Brief -
Print out every record below, exactly as written.

Given entries -
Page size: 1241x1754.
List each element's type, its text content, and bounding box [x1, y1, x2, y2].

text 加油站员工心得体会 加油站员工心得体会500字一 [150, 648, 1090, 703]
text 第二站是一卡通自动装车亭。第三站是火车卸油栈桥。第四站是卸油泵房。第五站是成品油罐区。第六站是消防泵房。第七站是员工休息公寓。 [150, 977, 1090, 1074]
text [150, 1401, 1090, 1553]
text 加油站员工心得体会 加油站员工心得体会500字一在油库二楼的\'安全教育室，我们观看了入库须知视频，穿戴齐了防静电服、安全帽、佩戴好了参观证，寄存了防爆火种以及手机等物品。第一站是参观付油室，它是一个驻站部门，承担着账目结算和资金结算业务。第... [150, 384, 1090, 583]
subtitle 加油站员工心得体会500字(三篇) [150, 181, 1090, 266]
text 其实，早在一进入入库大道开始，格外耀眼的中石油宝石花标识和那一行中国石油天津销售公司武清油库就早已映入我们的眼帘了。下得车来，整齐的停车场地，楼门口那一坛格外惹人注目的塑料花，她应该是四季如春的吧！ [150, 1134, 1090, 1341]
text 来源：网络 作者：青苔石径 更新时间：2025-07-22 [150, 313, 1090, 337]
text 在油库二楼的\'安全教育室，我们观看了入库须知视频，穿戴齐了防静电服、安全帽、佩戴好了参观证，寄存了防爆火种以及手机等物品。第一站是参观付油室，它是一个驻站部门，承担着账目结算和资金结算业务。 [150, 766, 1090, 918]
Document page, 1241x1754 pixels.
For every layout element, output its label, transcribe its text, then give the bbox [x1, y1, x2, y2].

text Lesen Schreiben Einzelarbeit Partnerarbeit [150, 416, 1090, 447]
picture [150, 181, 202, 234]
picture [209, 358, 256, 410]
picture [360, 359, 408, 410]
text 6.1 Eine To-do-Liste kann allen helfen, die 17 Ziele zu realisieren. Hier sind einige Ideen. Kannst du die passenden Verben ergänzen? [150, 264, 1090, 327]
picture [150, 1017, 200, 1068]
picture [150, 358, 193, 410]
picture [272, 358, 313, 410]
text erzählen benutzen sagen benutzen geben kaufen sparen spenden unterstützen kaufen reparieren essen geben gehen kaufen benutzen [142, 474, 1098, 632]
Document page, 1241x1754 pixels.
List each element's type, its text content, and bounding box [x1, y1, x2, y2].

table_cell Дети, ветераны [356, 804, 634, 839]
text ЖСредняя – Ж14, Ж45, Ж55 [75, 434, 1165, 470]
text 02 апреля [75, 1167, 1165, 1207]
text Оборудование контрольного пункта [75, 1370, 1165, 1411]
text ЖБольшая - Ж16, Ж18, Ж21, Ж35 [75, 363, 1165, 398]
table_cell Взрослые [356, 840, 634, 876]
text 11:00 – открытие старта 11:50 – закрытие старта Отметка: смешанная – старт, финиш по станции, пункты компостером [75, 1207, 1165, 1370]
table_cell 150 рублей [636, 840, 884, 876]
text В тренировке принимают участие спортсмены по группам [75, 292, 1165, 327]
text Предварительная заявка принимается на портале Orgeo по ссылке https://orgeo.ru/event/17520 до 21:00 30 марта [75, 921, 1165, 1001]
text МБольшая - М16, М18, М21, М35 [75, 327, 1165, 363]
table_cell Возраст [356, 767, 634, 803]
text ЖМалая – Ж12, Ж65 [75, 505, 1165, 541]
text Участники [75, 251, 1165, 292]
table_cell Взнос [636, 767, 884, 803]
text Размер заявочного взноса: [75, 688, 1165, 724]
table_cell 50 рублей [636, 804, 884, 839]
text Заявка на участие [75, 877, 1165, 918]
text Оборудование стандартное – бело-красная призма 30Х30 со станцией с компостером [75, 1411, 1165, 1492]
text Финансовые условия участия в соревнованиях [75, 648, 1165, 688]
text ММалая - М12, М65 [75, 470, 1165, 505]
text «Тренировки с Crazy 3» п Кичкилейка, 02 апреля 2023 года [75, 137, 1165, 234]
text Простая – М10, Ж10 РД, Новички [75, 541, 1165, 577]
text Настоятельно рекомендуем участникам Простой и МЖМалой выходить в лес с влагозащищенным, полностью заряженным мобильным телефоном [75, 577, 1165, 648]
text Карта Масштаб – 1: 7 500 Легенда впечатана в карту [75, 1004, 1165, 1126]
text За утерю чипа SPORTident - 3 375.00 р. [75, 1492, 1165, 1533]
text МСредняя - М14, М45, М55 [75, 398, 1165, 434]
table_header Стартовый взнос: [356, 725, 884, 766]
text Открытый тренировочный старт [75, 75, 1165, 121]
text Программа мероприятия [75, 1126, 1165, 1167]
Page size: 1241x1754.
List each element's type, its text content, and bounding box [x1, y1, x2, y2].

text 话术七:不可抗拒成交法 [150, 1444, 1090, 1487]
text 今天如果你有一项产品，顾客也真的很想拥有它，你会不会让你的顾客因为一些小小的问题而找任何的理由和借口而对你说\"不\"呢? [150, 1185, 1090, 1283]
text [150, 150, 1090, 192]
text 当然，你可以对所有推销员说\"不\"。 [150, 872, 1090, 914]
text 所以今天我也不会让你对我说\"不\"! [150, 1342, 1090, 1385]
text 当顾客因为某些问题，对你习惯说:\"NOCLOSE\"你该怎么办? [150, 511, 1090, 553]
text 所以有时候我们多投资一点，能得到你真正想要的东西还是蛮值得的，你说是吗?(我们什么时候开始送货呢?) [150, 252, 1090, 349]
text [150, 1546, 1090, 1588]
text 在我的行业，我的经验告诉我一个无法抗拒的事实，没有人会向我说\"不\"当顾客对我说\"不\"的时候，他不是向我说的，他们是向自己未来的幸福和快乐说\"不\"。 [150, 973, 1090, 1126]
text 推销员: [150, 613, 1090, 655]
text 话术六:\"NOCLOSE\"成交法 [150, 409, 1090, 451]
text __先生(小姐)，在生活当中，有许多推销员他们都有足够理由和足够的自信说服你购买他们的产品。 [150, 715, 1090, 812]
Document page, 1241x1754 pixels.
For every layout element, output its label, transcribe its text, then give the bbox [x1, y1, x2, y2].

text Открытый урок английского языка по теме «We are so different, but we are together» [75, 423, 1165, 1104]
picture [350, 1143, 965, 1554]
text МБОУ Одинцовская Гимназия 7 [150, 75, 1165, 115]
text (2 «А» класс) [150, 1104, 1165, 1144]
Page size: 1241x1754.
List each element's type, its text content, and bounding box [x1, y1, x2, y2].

Output for this exercise -
Page size: 1241x1754.
List each element's type, its text content, and bounding box [x1, y1, x2, y2].

text 加油站员工心得体会 加油站员工心得体会500字一 [150, 648, 1090, 703]
text 第二站是一卡通自动装车亭。第三站是火车卸油栈桥。第四站是卸油泵房。第五站是成品油罐区。第六站是消防泵房。第七站是员工休息公寓。 [150, 977, 1090, 1074]
text [150, 1401, 1090, 1553]
text 加油站员工心得体会 加油站员工心得体会500字一在油库二楼的\'安全教育室，我们观看了入库须知视频，穿戴齐了防静电服、安全帽、佩戴好了参观证，寄存了防爆火种以及手机等物品。第一站是参观付油室，它是一个驻站部门，承担着账目结算和资金结算业务。第... [150, 384, 1090, 583]
subtitle 加油站员工心得体会500字(三篇) [150, 181, 1090, 266]
text 其实，早在一进入入库大道开始，格外耀眼的中石油宝石花标识和那一行中国石油天津销售公司武清油库就早已映入我们的眼帘了。下得车来，整齐的停车场地，楼门口那一坛格外惹人注目的塑料花，她应该是四季如春的吧！ [150, 1134, 1090, 1341]
text 来源：网络 作者：青苔石径 更新时间：2025-07-22 [150, 313, 1090, 337]
text 在油库二楼的\'安全教育室，我们观看了入库须知视频，穿戴齐了防静电服、安全帽、佩戴好了参观证，寄存了防爆火种以及手机等物品。第一站是参观付油室，它是一个驻站部门，承担着账目结算和资金结算业务。 [150, 766, 1090, 918]
Document page, 1241x1754 pixels.
For every layout element, output its label, transcribe its text, then give the bbox [x1, y1, x2, y2].

text Lesen Schreiben Einzelarbeit Partnerarbeit [150, 416, 1090, 447]
picture [150, 181, 202, 234]
picture [209, 358, 256, 410]
picture [360, 359, 408, 410]
text 6.1 Eine To-do-Liste kann allen helfen, die 17 Ziele zu realisieren. Hier sind einige Ideen. Kannst du die passenden Verben ergänzen? [150, 264, 1090, 327]
picture [150, 1017, 200, 1068]
picture [150, 358, 193, 410]
picture [272, 358, 313, 410]
text erzählen benutzen sagen benutzen geben kaufen sparen spenden unterstützen kaufen reparieren essen geben gehen kaufen benutzen [142, 474, 1098, 632]
Document page, 1241x1754 pixels.
List each element's type, its text content, and bounding box [x1, y1, x2, y2].

table_cell Дети, ветераны [356, 804, 634, 839]
text ЖСредняя – Ж14, Ж45, Ж55 [75, 434, 1165, 470]
text 02 апреля [75, 1167, 1165, 1207]
text Оборудование контрольного пункта [75, 1370, 1165, 1411]
text ЖБольшая - Ж16, Ж18, Ж21, Ж35 [75, 363, 1165, 398]
table_cell Взрослые [356, 840, 634, 876]
text 11:00 – открытие старта 11:50 – закрытие старта Отметка: смешанная – старт, финиш по станции, пункты компостером [75, 1207, 1165, 1370]
table_cell 150 рублей [636, 840, 884, 876]
text В тренировке принимают участие спортсмены по группам [75, 292, 1165, 327]
text Предварительная заявка принимается на портале Orgeo по ссылке https://orgeo.ru/event/17520 до 21:00 30 марта [75, 921, 1165, 1001]
text МБольшая - М16, М18, М21, М35 [75, 327, 1165, 363]
table_cell Возраст [356, 767, 634, 803]
text ЖМалая – Ж12, Ж65 [75, 505, 1165, 541]
text Участники [75, 251, 1165, 292]
table_cell Взнос [636, 767, 884, 803]
text Размер заявочного взноса: [75, 688, 1165, 724]
table_cell 50 рублей [636, 804, 884, 839]
text Заявка на участие [75, 877, 1165, 918]
text Оборудование стандартное – бело-красная призма 30Х30 со станцией с компостером [75, 1411, 1165, 1492]
text Финансовые условия участия в соревнованиях [75, 648, 1165, 688]
text ММалая - М12, М65 [75, 470, 1165, 505]
text «Тренировки с Crazy 3» п Кичкилейка, 02 апреля 2023 года [75, 137, 1165, 234]
text Простая – М10, Ж10 РД, Новички [75, 541, 1165, 577]
text Настоятельно рекомендуем участникам Простой и МЖМалой выходить в лес с влагозащищенным, полностью заряженным мобильным телефоном [75, 577, 1165, 648]
text Карта Масштаб – 1: 7 500 Легенда впечатана в карту [75, 1004, 1165, 1126]
text За утерю чипа SPORTident - 3 375.00 р. [75, 1492, 1165, 1533]
text МСредняя - М14, М45, М55 [75, 398, 1165, 434]
table_header Стартовый взнос: [356, 725, 884, 766]
text Открытый тренировочный старт [75, 75, 1165, 121]
text Программа мероприятия [75, 1126, 1165, 1167]
Page size: 1241x1754.
List each element's type, its text content, and bounding box [x1, y1, x2, y2].

text 话术七:不可抗拒成交法 [150, 1444, 1090, 1487]
text 今天如果你有一项产品，顾客也真的很想拥有它，你会不会让你的顾客因为一些小小的问题而找任何的理由和借口而对你说\"不\"呢? [150, 1185, 1090, 1283]
text [150, 150, 1090, 192]
text 当然，你可以对所有推销员说\"不\"。 [150, 872, 1090, 914]
text 所以今天我也不会让你对我说\"不\"! [150, 1342, 1090, 1385]
text 当顾客因为某些问题，对你习惯说:\"NOCLOSE\"你该怎么办? [150, 511, 1090, 553]
text 所以有时候我们多投资一点，能得到你真正想要的东西还是蛮值得的，你说是吗?(我们什么时候开始送货呢?) [150, 252, 1090, 349]
text [150, 1546, 1090, 1588]
text 在我的行业，我的经验告诉我一个无法抗拒的事实，没有人会向我说\"不\"当顾客对我说\"不\"的时候，他不是向我说的，他们是向自己未来的幸福和快乐说\"不\"。 [150, 973, 1090, 1126]
text 推销员: [150, 613, 1090, 655]
text 话术六:\"NOCLOSE\"成交法 [150, 409, 1090, 451]
text __先生(小姐)，在生活当中，有许多推销员他们都有足够理由和足够的自信说服你购买他们的产品。 [150, 715, 1090, 812]
Document page, 1241x1754 pixels.
For every layout element, output its label, transcribe its text, then give the bbox [x1, y1, x2, y2].

text Открытый урок английского языка по теме «We are so different, but we are together» [75, 423, 1165, 1104]
picture [350, 1143, 965, 1554]
text МБОУ Одинцовская Гимназия 7 [150, 75, 1165, 115]
text (2 «А» класс) [150, 1104, 1165, 1144]
Page size: 1241x1754.
List each element's type, its text content, and bounding box [x1, y1, x2, y2].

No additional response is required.